Render each item below as a numbered list of its lines, omitting blank lines.

* [Information provided]:
-- Opening Marker --

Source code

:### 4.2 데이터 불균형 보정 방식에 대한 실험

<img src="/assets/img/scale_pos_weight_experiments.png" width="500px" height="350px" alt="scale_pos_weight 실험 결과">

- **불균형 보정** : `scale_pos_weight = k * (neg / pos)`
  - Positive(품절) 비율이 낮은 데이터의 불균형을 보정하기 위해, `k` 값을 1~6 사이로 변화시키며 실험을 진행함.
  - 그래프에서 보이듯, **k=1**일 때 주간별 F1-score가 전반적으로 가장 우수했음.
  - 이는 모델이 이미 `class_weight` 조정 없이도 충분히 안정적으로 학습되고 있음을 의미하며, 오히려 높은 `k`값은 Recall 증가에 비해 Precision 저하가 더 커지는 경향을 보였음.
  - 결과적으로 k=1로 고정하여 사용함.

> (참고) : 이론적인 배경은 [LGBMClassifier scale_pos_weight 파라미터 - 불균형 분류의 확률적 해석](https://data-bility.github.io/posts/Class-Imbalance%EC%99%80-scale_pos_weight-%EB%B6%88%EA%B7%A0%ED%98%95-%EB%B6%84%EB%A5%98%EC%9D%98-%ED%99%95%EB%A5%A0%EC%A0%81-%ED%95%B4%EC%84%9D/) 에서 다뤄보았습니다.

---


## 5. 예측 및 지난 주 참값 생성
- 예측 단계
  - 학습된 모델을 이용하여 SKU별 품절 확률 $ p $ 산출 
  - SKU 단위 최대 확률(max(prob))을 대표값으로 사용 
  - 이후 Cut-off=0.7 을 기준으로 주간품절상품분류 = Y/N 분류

-- Closing Marker --

* [Answer section]:
1. Source code
2. :### 4.2 데이터 불균형 보정 방식에 대한 실험
3. <img src="/assets/img/scale_pos_weight_experiments.png" width="500px" height="350px" alt="scale_pos_weight 실험 결과">
4. - **불균형 보정** : `scale_pos_weight = k * (neg / pos)`
5.   - Positive(품절) 비율이 낮은 데이터의 불균형을 보정하기 위해, `k` 값을 1~6 사이로 변화시키며 실험을 진행함.
6.   - 그래프에서 보이듯, **k=1**일 때 주간별 F1-score가 전반적으로 가장 우수했음.
7.   - 이는 모델이 이미 `class_weight` 조정 없이도 충분히 안정적으로 학습되고 있음을 의미하며, 오히려 높은 `k`값은 Recall 증가에 비해 Precision 저하가 더 커지는 경향을 보였음.
8.   - 결과적으로 k=1로 고정하여 사용함.
9. > (참고) : 이론적인 배경은 [LGBMClassifier scale_pos_weight 파라미터 - 불균형 분류의 확률적 해석](https://data-bility.github.io/posts/Class-Imbalance%EC%99%80-scale_pos_weight-%EB%B6%88%EA%B7%A0%ED%98%95-%EB%B6%84%EB%A5%98%EC%9D%98-%ED%99%95%EB%A5%A0%EC%A0%81-%ED%95%B4%EC%84%9D/) 에서 다뤄보았습니다.
10. ---
11. ## 5. 예측 및 지난 주 참값 생성
12. - 예측 단계
13.   - 학습된 모델을 이용하여 SKU별 품절 확률 $ p $ 산출 
14.   - SKU 단위 최대 확률(max(prob))을 대표값으로 사용 
15.   - 이후 Cut-off=0.7 을 기준으로 주간품절상품분류 = Y/N 분류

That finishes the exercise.